╭─ Text passage

JOURNAL ARTICLE
REVIEW

Open versus laparoscopic approach for intestinal malrotation in infants and children: a systematic review and meta-analysis

Vincenzo Davide Catania, Giuseppe Lauriti, Agostino Pierro, Augusto Zani
Pediatric Surgery International 2016, 32 (12): 1157-1164
27709290

PURPOSE: Although the principles of the Ladd's procedure for intestinal malrotation in children have remained unchanged since its first description, in the era of minimally invasive surgery it is controversial whether laparoscopy is advantageous over open surgery. The aim of our study was to determine whether the surgical approach for the treatment of malrotation had an impact on patient outcome.

METHODS: Using a defined strategy (PubMed, Cochrane, Embase and Web of Science MeSH headings), two investigators independently searched for studies comparing open versus laparoscopic Ladd's procedure in children. Case reports and opinion articles were excluded. Outcome measures included age at operation, time to full enteral feeding, length of hospital stay, and post-operative complications. Maneuvers were compared using Fisher's exact test and meta-analysis was conducted using RevMan 5.3. Data are expressed as mean ± SD.

RESULTS: Of 308 abstracts screened, 49 full-text articles were analyzed and nine (all retrospective) met our search criteria. Selected articles included 1003 patients, of whom 744 (74 %) underwent open surgery and 259 (26 %) laparoscopy. Patients who had open surgery were younger (0.9 ± 1.2 years) than those who underwent laparoscopy (2.6 ± 3 years; p < 0.0001). Laparoscopy was converted to open Ladd's in 25.3 % patients. Laparoscopy was associated with faster full enteral feeding (1.5 ± 0.3 days) in comparison to open surgery (4.6 ± 0.1 days, p < 0.0001). Length of hospital stay was shorter in the laparoscopic group (5.9 ± 4.3 days) than in the open group (11.2 ± 6.7 days; p < 0.0001). Open surgery was associated with higher overall post-operative complication rate (21 %) than laparoscopy (8 %; p < 0.0001). Although there was no difference in the prevalence of post-operative bowel obstruction (open, n = 10 %; laparoscopy, n = 0 % p = 0.07), post-operative volvulus was more frequent in the laparoscopy group (3.5 %) than in the open group (1.4 %, p = 0.04).

CONCLUSION: Comparative but non-randomized studies indicate that laparoscopic Ladd's procedure is not commonly performed in young children. Although one third of laparoscopic procedures is converted to open surgery, laparoscopy is associated with shorter time to full enteral feeds and length of hospital stay. However, laparoscopic Ladd's procedure seems to have higher incidence of post-operative volvulus. Prospective randomized studies with long follow-up are needed to confirm present outcome data and determine the safety and effectiveness of the laparoscopic approach.

╰─
╭─ Records supplied

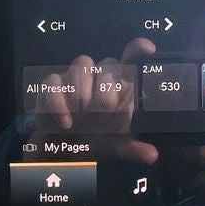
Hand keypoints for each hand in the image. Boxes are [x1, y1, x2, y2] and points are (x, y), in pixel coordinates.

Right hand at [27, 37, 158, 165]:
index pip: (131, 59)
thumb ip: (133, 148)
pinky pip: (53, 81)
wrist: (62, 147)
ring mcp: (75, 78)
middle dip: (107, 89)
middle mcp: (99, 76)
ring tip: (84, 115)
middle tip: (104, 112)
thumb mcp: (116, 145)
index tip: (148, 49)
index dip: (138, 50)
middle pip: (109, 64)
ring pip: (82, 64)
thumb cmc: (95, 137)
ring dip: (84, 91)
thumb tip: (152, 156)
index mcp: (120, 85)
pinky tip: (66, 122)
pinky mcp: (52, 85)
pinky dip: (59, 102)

╰─
╭─ Records supplied

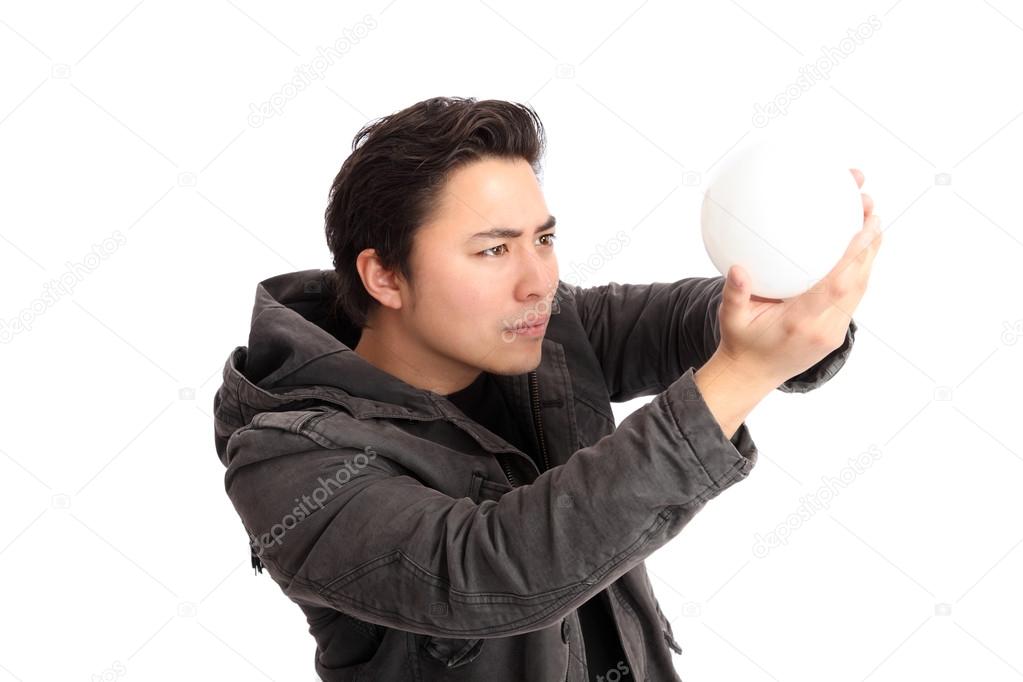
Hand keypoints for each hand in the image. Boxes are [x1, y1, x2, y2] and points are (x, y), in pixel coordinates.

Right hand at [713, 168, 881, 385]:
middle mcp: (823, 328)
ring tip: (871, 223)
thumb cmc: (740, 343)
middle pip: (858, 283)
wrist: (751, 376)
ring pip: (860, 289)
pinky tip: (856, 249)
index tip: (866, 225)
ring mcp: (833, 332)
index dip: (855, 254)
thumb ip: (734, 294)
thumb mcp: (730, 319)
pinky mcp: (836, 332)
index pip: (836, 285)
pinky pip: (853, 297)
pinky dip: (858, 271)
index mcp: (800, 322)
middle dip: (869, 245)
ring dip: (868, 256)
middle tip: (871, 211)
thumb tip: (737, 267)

╰─

→ **Work instructions**
1. Using the abstract on open versus laparoscopic surgery for intestinal malrotation, decide whether each statement agrees with it. For each, answer yes or no and quote the words from the abstract that settle it. (a) All nine studies that met the search criteria were retrospective. (b) Post-operative volvulus happened more often after open surgery than after laparoscopy. (c) Children who had laparoscopy stayed in the hospital for a shorter time than children who had open surgery.
2. Write out a part of the abstract on open versus laparoscopic surgery for intestinal malrotation with no changes. Begin at the words "PURPOSE: Although the" and stop after "on patient outcome.".
You won't need the rows for any of this.

→ **Answers to the exercise**
1.
(a) Yes: "nine (all retrospective) met our search criteria"
(b) No: "post-operative volvulus was more frequent in the laparoscopy group (3.5 %) than in the open group (1.4 %, p = 0.04)"
(c) Yes: "Length of hospital stay was shorter in the laparoscopic group (5.9 ± 4.3 days) than in the open group (11.2 ± 6.7 days; p < 0.0001)"

2.
PURPOSE: Although the principles of the Ladd's procedure for intestinal malrotation in children have remained unchanged since its first description, in the era of minimally invasive surgery it is controversial whether laparoscopy is advantageous over open surgery. The aim of our study was to determine whether the surgical approach for the treatment of malrotation had an impact on patient outcome.